* _Dataset extract_:
- - - - - - -
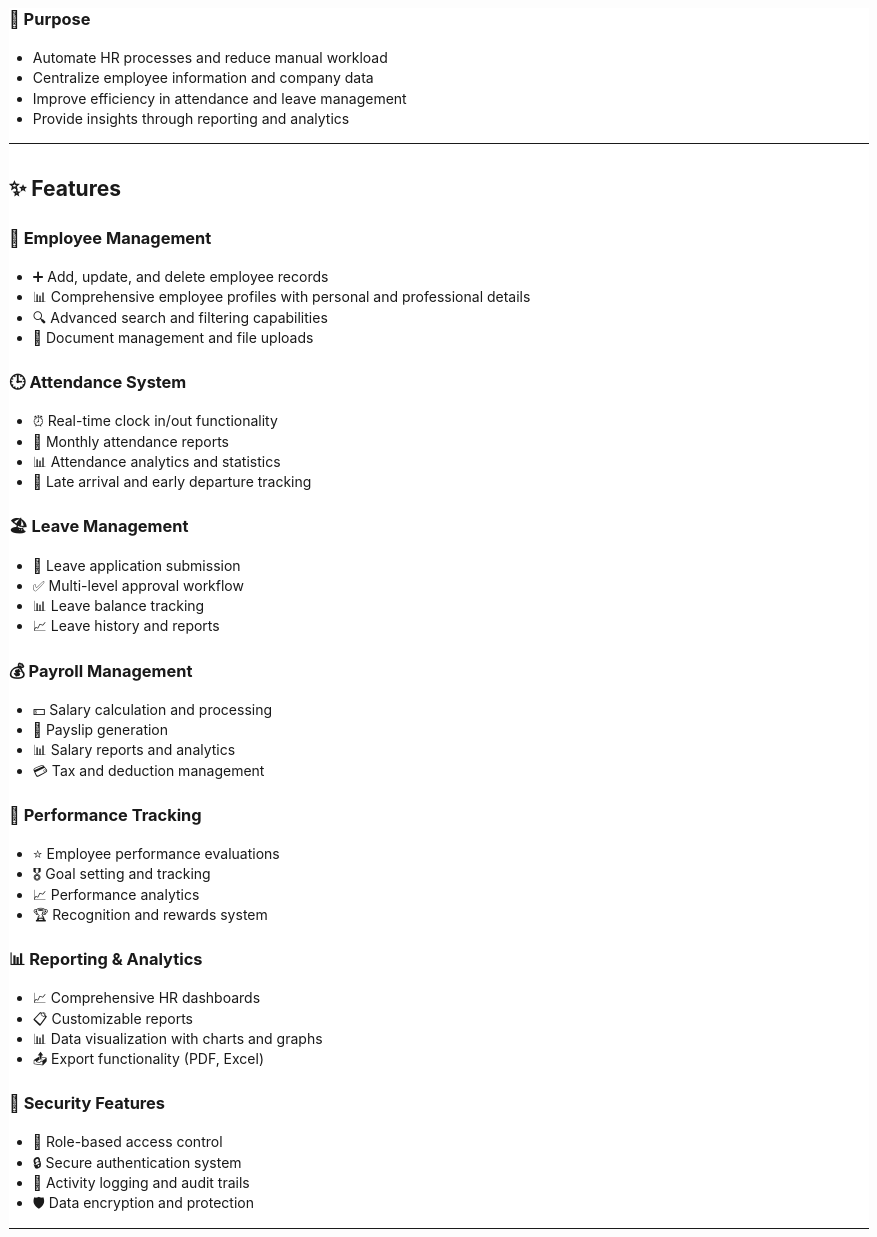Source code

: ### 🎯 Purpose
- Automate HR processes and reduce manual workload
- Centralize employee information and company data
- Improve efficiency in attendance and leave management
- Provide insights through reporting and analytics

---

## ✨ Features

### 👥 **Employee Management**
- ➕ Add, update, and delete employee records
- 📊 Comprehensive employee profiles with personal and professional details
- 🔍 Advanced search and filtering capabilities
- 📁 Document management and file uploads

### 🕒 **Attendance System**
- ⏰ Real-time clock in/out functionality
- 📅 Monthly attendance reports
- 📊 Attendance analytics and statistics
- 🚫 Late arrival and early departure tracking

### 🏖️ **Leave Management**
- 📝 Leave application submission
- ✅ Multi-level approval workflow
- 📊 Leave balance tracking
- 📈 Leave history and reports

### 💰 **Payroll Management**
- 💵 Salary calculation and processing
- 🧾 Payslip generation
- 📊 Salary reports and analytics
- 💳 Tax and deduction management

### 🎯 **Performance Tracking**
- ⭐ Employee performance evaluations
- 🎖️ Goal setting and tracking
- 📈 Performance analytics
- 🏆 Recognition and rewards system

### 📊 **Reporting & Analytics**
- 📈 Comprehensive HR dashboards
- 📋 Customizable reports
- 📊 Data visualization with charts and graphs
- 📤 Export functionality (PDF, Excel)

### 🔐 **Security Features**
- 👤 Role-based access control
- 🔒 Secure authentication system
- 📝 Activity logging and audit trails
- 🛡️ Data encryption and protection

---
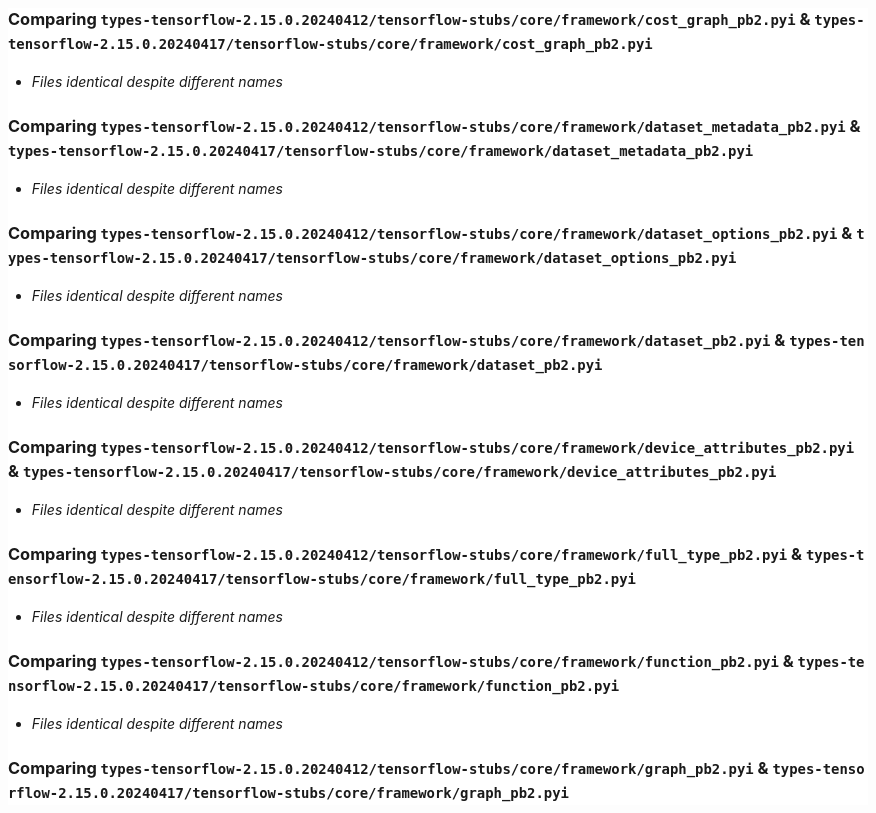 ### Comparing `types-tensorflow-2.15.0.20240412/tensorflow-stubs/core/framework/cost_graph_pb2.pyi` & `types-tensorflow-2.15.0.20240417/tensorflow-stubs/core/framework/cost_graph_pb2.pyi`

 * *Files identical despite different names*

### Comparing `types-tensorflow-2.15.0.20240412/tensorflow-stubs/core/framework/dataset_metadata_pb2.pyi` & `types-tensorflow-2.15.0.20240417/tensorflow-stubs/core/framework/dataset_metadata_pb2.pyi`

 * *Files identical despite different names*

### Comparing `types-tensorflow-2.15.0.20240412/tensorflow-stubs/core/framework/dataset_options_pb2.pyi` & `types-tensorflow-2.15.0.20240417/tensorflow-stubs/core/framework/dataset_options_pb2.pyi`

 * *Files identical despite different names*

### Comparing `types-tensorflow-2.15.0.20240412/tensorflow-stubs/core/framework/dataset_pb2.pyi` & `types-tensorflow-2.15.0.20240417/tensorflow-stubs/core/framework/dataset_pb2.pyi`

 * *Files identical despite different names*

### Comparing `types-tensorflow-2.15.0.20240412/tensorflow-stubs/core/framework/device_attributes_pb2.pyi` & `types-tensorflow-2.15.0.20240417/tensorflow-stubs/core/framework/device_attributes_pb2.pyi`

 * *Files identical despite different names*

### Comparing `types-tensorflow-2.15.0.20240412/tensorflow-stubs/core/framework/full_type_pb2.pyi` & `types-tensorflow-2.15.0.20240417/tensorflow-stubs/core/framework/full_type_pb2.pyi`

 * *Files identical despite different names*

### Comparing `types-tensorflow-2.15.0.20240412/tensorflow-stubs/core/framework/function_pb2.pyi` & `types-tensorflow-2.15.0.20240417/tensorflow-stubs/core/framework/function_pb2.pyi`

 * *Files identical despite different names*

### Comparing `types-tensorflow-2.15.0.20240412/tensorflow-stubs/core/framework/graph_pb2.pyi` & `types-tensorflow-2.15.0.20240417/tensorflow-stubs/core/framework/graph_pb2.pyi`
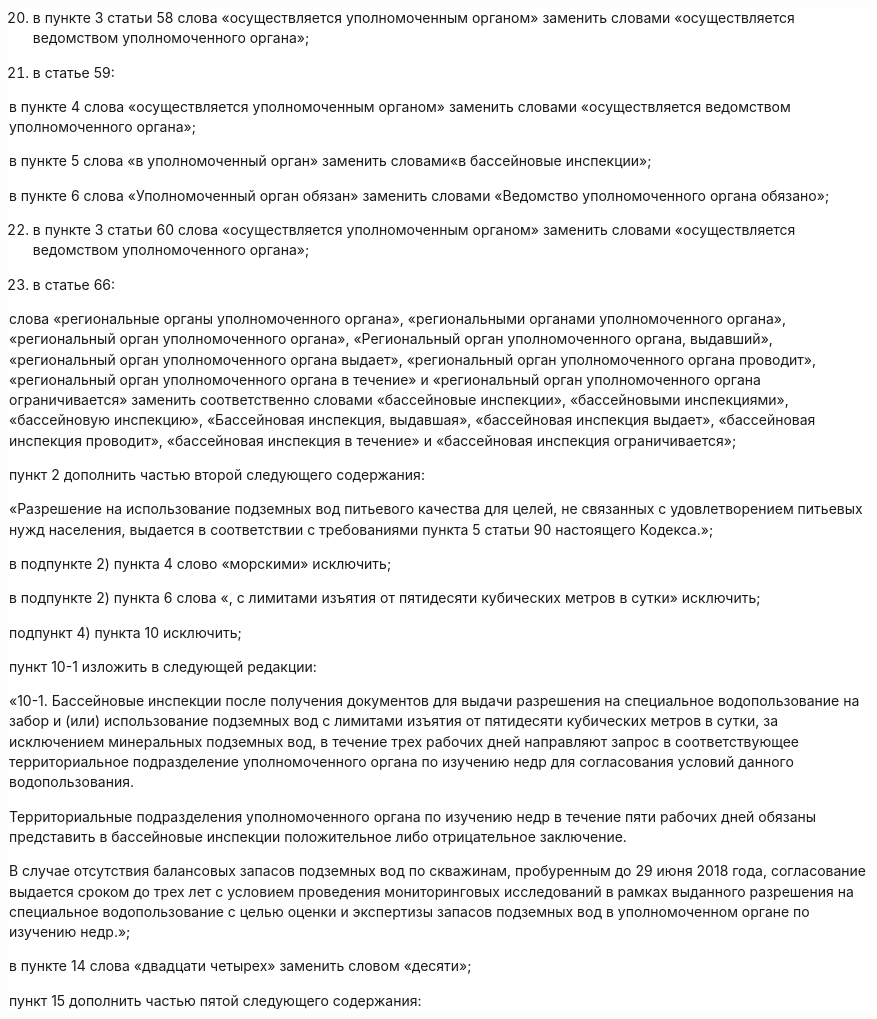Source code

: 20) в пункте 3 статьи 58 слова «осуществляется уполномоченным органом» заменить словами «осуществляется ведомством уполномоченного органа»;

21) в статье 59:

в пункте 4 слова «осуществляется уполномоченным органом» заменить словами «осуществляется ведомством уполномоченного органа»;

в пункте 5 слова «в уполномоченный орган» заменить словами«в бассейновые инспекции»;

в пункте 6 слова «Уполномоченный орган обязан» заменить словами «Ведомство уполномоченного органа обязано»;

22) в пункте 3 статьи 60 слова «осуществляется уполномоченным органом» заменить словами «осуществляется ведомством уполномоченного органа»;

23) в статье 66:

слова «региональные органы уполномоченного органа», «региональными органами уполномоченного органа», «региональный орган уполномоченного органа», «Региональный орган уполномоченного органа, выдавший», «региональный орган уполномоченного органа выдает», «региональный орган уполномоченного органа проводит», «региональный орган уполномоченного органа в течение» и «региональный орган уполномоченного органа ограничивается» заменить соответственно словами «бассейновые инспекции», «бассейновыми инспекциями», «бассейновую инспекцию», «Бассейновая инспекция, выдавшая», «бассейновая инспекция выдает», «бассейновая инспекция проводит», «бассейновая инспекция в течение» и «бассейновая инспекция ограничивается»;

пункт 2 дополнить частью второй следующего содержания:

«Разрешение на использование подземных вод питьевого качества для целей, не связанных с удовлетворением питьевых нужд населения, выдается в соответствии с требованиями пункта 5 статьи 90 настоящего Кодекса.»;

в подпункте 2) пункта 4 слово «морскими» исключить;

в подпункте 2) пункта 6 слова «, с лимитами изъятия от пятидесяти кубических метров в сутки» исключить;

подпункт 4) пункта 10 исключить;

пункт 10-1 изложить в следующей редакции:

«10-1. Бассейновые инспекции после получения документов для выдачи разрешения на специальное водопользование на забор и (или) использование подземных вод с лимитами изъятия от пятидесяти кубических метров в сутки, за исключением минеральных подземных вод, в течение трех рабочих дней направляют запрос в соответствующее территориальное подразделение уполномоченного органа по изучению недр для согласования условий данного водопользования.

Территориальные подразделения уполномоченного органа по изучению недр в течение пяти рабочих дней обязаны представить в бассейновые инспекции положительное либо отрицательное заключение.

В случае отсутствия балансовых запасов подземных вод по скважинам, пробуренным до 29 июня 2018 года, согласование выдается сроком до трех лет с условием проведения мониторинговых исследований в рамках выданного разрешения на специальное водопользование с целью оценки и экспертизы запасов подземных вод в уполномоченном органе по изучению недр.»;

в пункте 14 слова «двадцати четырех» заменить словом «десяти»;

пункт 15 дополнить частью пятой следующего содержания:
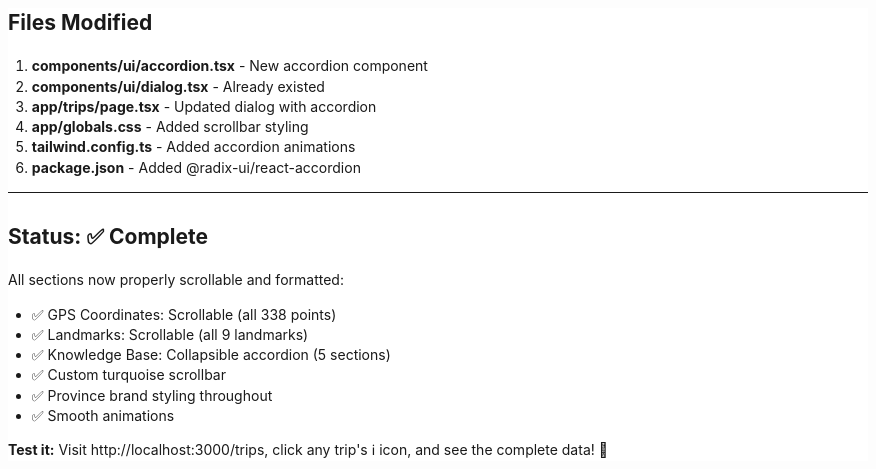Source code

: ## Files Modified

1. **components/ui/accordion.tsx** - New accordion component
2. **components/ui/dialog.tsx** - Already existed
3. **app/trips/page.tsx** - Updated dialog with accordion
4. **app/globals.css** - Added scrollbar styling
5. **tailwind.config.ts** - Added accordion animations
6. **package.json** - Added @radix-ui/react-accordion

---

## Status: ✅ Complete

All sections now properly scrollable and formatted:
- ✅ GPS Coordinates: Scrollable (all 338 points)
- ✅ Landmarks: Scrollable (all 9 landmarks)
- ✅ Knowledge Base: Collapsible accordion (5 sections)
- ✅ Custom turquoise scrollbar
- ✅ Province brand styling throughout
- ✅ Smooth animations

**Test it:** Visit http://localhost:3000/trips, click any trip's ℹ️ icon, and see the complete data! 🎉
- - - - - - -
* _Work task_: Extract every line of the records above that contains the word "частью".

* _Result of the exercise_:
пункт 2 дополнить частью второй следующего содержания:
пункт 15 дополнить частью пятой следующего содержания:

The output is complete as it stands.